South Korea to ban anonymous cryptocurrency trading, price of bitcoin falls


PUBLISHED Thu, December 28, 2017 - 2:12am EST
Price of bitcoin (Credit: CoinDesk)


South Korea, where virtual currency bitcoin is extremely popular, announced Thursday that it will impose additional measures in an attempt to regulate cryptocurrency trading within the country. The price of bitcoin fell as much as 10 percent after the announcement.





Cryptocurrency exchanges which are based in South Korea will no longer be allowed to open anonymous accounts under the new measures. Instead, users will have to use a bank account that is registered to the same name as the one that is listed on the exchange.

"[The government] can't let this abnormal situation of speculation go on any longer," Hong Nam-ki, the minister for Government Policy Coordination, told Yonhap.

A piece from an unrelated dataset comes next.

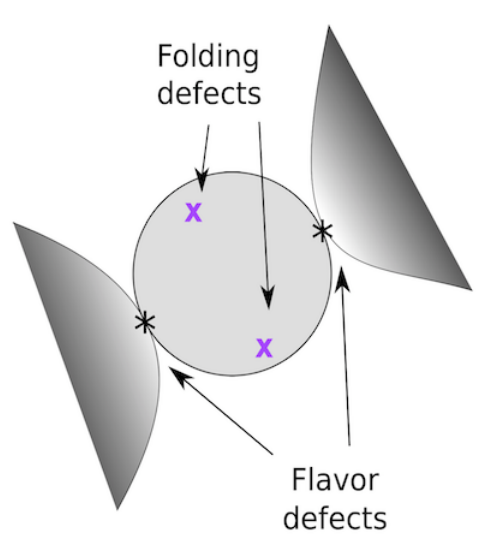
Figure 6. Generic geometry for a rank-one F-theory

The South Korean government also plans to introduce legislation that will allow financial regulators to close cryptocurrency exchanges if needed, according to the Reuters news agency. The measure had been recommended by the justice ministry, though it's still unclear when it will to take effect.

"The government had warned several times that virtual coins cannot play a role as actual currency and could result in high losses due to excessive volatility," the government said in a statement, as quoted by Reuters.

Trading in virtual coins such as bitcoin and ethereum has gone largely unregulated in South Korea and many other countries, but some governments are now considering rules to regulate cryptocurrency exchanges. About 1 million people in South Korea alone are estimated to have bitcoins.

The price of bitcoin fell as much as 10 percent after South Korea announced the new measures. The digital cryptocurrency reached nearly $20,000 earlier this month but has experienced volatility over the past few weeks. It stood just below $13,900 as of 0700 GMT.

Thursday's announcement came just a day after the head of South Korea's financial regulator warned that bitcoin's price could plunge even further in the near future. "I bet the bubble in bitcoin will burst later," Choe Heung-sik said, according to Yonhap.

The bitcoin market is now worth an estimated $236 billion, according to CoinDesk, but critics have questioned whether this year's rapid rise is sustainable in the long-term. Most people at a recent Reuters investment summit said they believe the bitcoin market is a bubble that is destined to burst.

Bitcoins are intended to serve as an alternative for normal currencies and is not controlled by any country or central bank, making it an easy way for people to do business beyond the reach of government regulation. But it is also used by criminals and cryptocurrency exchanges have suffered huge security breaches in the past.